Work required | Reproduce every line of the rows below verbatim, without altering any character.

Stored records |
★ ★ ★ ★ ★
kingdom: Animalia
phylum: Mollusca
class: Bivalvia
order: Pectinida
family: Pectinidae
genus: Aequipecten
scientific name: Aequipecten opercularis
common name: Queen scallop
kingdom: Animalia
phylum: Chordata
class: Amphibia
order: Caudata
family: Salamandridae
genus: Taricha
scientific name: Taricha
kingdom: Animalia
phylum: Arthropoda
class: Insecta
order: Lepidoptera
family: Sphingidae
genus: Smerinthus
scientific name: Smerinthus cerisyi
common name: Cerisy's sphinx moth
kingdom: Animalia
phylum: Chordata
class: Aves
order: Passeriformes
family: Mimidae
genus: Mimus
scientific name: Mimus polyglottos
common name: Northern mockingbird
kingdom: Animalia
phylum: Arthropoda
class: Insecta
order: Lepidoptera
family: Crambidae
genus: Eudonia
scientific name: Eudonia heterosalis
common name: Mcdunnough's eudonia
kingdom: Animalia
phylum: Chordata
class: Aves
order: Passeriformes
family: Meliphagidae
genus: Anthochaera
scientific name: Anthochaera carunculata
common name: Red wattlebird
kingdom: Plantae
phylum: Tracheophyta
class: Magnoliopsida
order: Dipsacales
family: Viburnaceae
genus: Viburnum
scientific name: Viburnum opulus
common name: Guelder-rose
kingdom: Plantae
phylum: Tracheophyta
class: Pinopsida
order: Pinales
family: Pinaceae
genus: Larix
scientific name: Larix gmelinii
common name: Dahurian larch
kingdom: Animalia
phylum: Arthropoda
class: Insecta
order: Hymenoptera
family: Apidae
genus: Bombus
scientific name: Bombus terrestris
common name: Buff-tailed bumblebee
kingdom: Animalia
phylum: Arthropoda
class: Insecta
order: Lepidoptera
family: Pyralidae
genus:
★ ★ ★ ★ ★
Output |
kingdom: Animalia
phylum: Mollusca
class: Bivalvia
order: Pectinida
family: Pectinidae
genus: Aequipecten
scientific name: Aequipecten opercularis
common name: Queen scallop
kingdom: Animalia
phylum: Chordata
class: Amphibia
order: Caudata
family: Salamandridae
genus: Taricha
scientific name: Taricha
kingdom: Animalia
phylum: Arthropoda
class: Insecta
order: Lepidoptera
family: Sphingidae
genus: Smerinthus
scientific name: Smerinthus cerisyi
common name: Cerisy's sphinx moth
kingdom: Animalia
phylum: Chordata
class: Aves
order: Passeriformes
family: Mimidae
genus: Mimus
scientific name: Mimus polyglottos
common name: Northern mockingbird
kingdom: Animalia
phylum: Arthropoda
class: Insecta
order: Lepidoptera
family: Crambidae
genus: Eudonia
scientific name: Eudonia heterosalis
common name: Mcdunnough's eudonia
kingdom: Animalia
phylum: Chordata
class: Aves
order: Passeriformes
family: Meliphagidae
genus: Anthochaera
scientific name: Anthochaera carunculata
common name: Red wattlebird
kingdom: Plantae
phylum: Tracheophyta
class: Magnoliopsida
order: Dipsacales
family: Viburnaceae
genus: Viburnum
scientific name: Viburnum opulus
common name: Guelder-rose
kingdom: Plantae
phylum: Tracheophyta
class: Pinopsida
order: Pinales
family: Pinaceae
genus: Larix
scientific name: Larix gmelinii
common name: Dahurian larch
kingdom: Animalia
phylum: Arthropoda
class: Insecta
order: Hymenoptera
family: Apidae
genus: Bombus
scientific name: Bombus terrestris
common name: Buff-tailed bumblebee
kingdom: Animalia
phylum: Arthropoda
class: Insecta
order: Lepidoptera
family: Pyralidae
genus:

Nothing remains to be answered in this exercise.